[Saved entries]
= Beginning of Section =
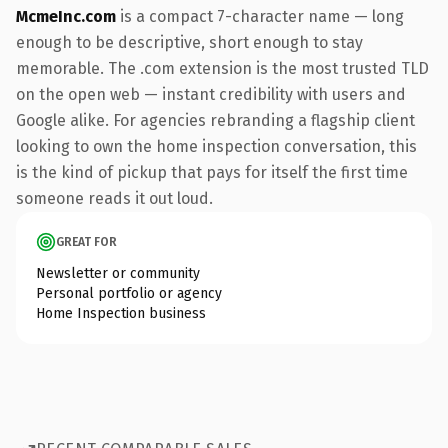
McmeInc.com
is a compact 7-character name — long
enough to be descriptive, short enough to stay
memorable. The .com extension is the most trusted TLD
on the open web — instant credibility with users and
Google alike. For agencies rebranding a flagship client
looking to own the home inspection conversation, this
is the kind of pickup that pays for itself the first time
someone reads it out loud.
GREAT FOR
Newsletter or community
Personal portfolio or agency
Home Inspection business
= End of Section =
What is required → Please transcribe the text of every item above line for line, without the pictures.

Answer space →
McmeInc.com
is a compact 7-character name — long
enough to be descriptive, short enough to stay
memorable. The .com extension is the most trusted TLD
on the open web — instant credibility with users and
Google alike. For agencies rebranding a flagship client
looking to own the home inspection conversation, this
is the kind of pickup that pays for itself the first time
someone reads it out loud.
GREAT FOR
Newsletter or community
Personal portfolio or agency
Home Inspection business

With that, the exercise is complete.